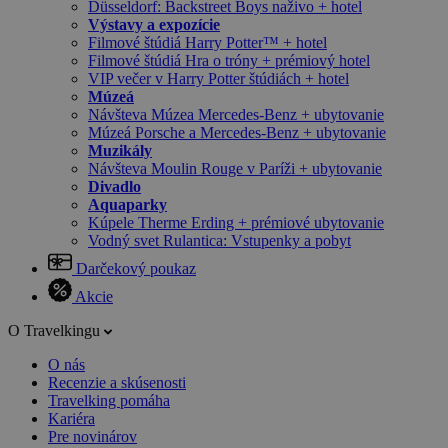
Düsseldorf: Backstreet Boys naživo + hotel
Výstavy a expozície
Filmové štúdiá Harry Potter™ + hotel
Filmové štúdiá Hra o tróny + prémiový hotel
VIP večer v Harry Potter štúdiách + hotel
Múzeá
Návšteva Múzea Mercedes-Benz + ubytovanie
Múzeá Porsche a Mercedes-Benz + ubytovanie
Muzikály
Návšteva Moulin Rouge v Paríži + ubytovanie
Divadlo
Aquaparky
Kúpele Therme Erding + prémiové ubytovanie
Vodný svet Rulantica: Vstupenky a pobyt
Darčekový poukaz
Akcie
O Travelkingu
O nás
Recenzie a skúsenosti
Travelking pomáha
Kariéra
Pre novinárov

(Request): Retype the records above exactly, and keep any picture out of what you write.

(Solution to the exercise):
Düsseldorf: Backstreet Boys naživo + hotel
Výstavy a expozície
Filmové štúdiá Harry Potter™ + hotel
Filmové štúdiá Hra o tróny + prémiový hotel
VIP večer v Harry Potter štúdiách + hotel
Múzeá
Návšteva Múzea Mercedes-Benz + ubytovanie
Múzeá Porsche a Mercedes-Benz + ubytovanie
Muzikály
Návšteva Moulin Rouge v Paríži + ubytovanie
Divadlo
Aquaparky
Kúpele Therme Erding + prémiové ubytovanie
Vodný svet Rulantica: Vstupenky a pobyt
Darčekový poukaz
Akcie
O Travelkingu
O nás
Recenzie a skúsenosti
Travelking pomáha
Kariéra
Pre novinárov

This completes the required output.